Lesson Learned: Software deployment can suffer failure due to internal politics and internal pressure groups. Top management should be aware of such possibilities and remain actively involved in software deployment to avoid such scenarios. Top management involvement and regular feedback can greatly increase the chances of software success and achievement of the desired objectives.
Error of Judgment
Case Study 4
A textile company, after the hectic effort of one year, had to eventually abandon deployment of a new software system. During the course of the deployment, they not only lost around half a million rupees as a service fee to the software provider but also had to bear the cost of effort done by the staff. Moreover, the company was still on manual systems which were much less efficient than the expected automated system.
The textile company had selected this software provider from amongst five different vendors who were considered for the software solution.
Before selecting this vendor different people were consulted, including a friend of the director who was a software professional. But the Final decision was taken on the basis of the director’s judgment about the personality, presentation, and honesty of the owner of the software company. The person representing the software company was indeed an honest person but his organization did not have the capability to deploy the system. The software provider lacked resources which delayed the project and ultimately the project had to be canceled.
Lesson Learned: Software deployment is expected to suffer failure if the consultant company has insufficient resources and lacks the technical capability. Besides evaluating software and its available features, the consulting company and its staff should also be evaluated. Great software products can suffer failures due to weak consulting companies.
Every engine needs a driver
Case Study 5
This case pertains to a manufacturing company where after many months of futile software deployment effort, the chief executive had to stop the software project and revert back to the manual system. During the course of software deployment effort, the manual systems were also lost and the organization was in deep trouble. The financial year was coming to a close and people in the accounts department were struggling to collect the required information.
A detailed meeting was held with the representatives of the software provider company. There as one surprising fact: the same system was successfully deployed by the software provider company at another manufacturing organization which was located just fifty meters away.
It was found out that during the course of deployment effort, which lasted for around six months, the project ownership was shifted to different people in the manufacturing organization.
None of them was able to perform the assigned tasks. Many people, including the data entry operators, left the organization during the project. The organization did not have the right people who could take responsibility for the project.

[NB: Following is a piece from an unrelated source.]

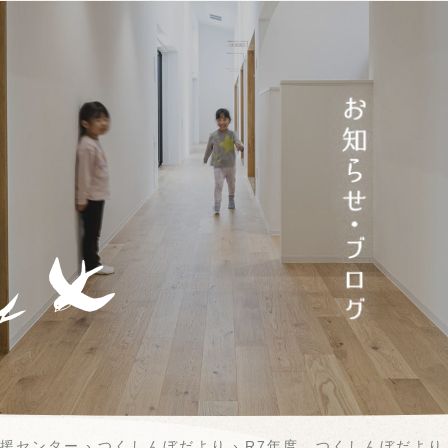
援センター
つくしんぼだより
R7年度 つくしんぼだより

Lesson Learned: No matter how efficient and automated a software solution is, it cannot run by itself.
Before going for automation and software projects deployments we need to make sure there is a trained and capable staff to take on the challenge of running the new software. During the course of software solutions deployment, when an organization is going through a major change in business operations, we need to train and retain people who can take the ownership of new systems and drive this initiative.
By looking at the above examples of total or partial failures in software deployment efforts we can safely say that most of these failures can be avoided by taking corrective measures at the right moment. Taking corrective actions become easier if we are aware of the potential risks and prepare for them in advance.